▸ **Source records**:
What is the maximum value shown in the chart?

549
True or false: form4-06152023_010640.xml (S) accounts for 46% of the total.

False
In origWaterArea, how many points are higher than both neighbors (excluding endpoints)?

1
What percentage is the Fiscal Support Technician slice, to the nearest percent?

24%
---
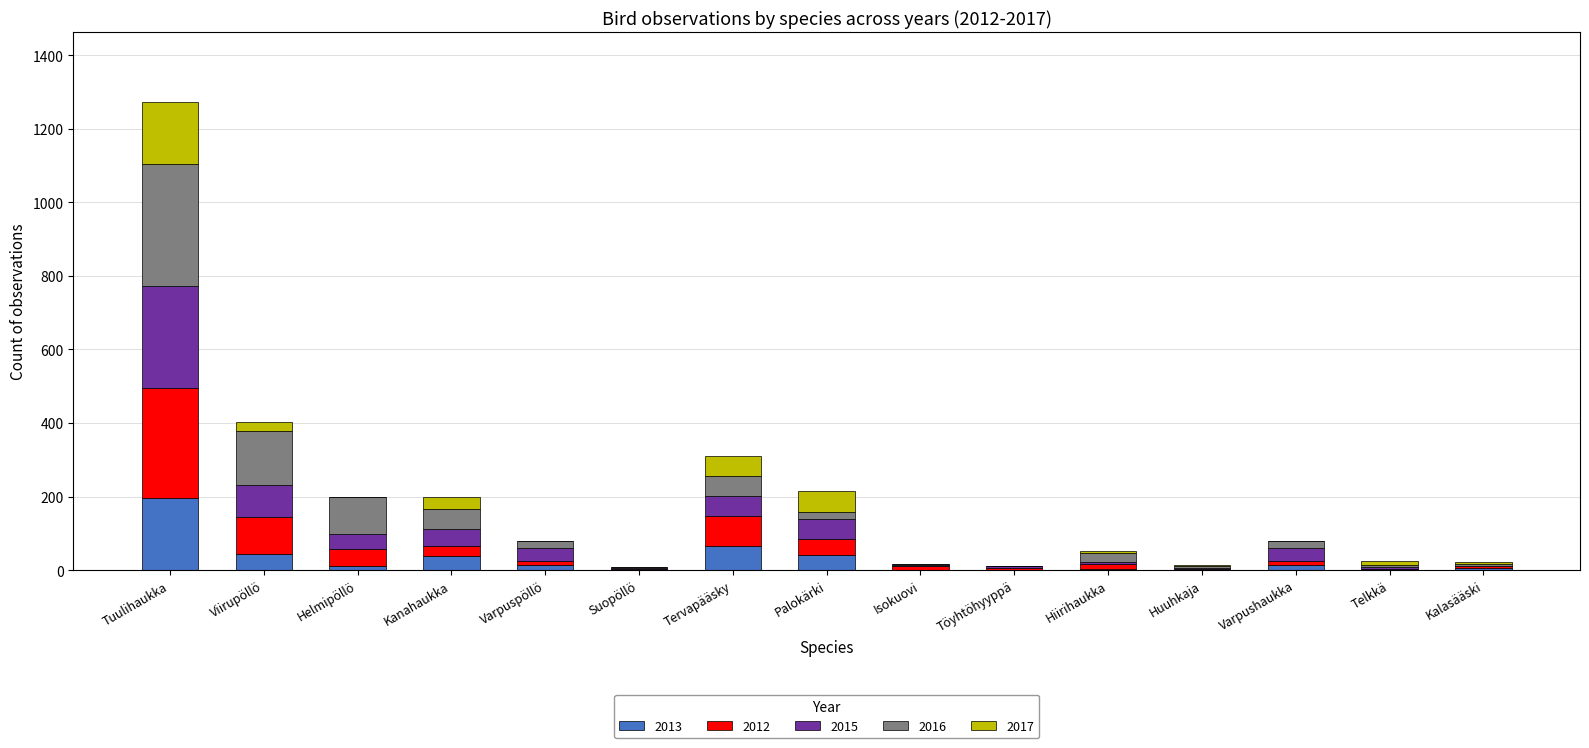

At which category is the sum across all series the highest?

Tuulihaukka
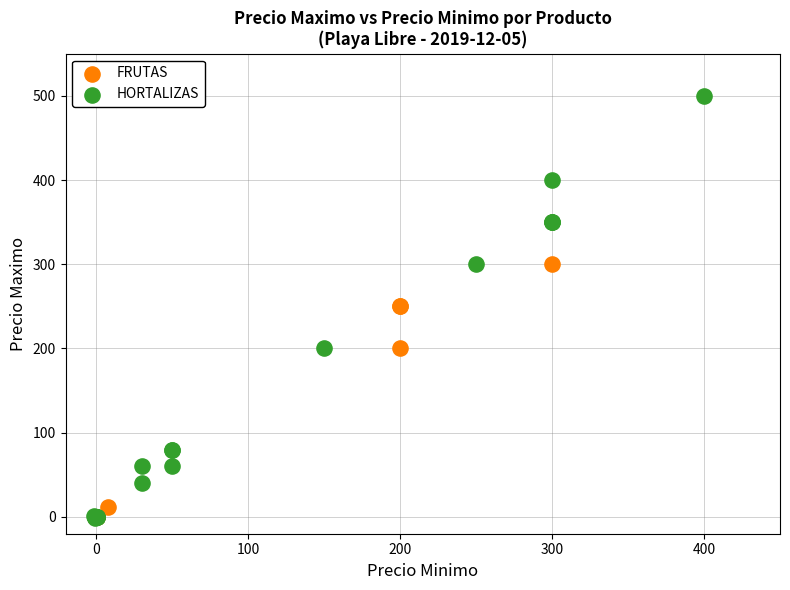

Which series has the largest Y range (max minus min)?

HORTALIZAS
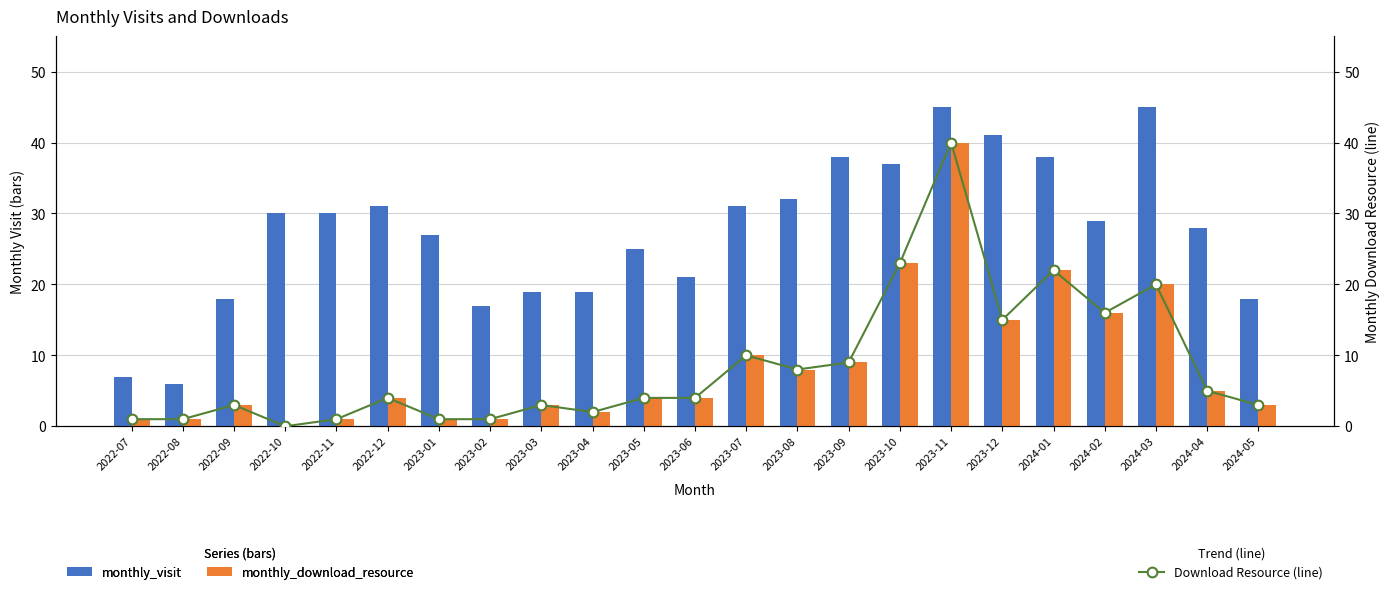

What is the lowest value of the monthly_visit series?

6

▸ **Work required**:
Copy out the entries from the line containing "What is the maximum value shown in the chart?" to the line containing "What percentage is", keeping both of those lines and leaving out anything else.

▸ **Response to the exercise**:
What is the maximum value shown in the chart?

549
True or false: form4-06152023_010640.xml (S) accounts for 46% of the total.

False
In origWaterArea, how many points are higher than both neighbors (excluding endpoints)?

1
What percentage is the Fiscal Support Technician slice, to the nearest percent?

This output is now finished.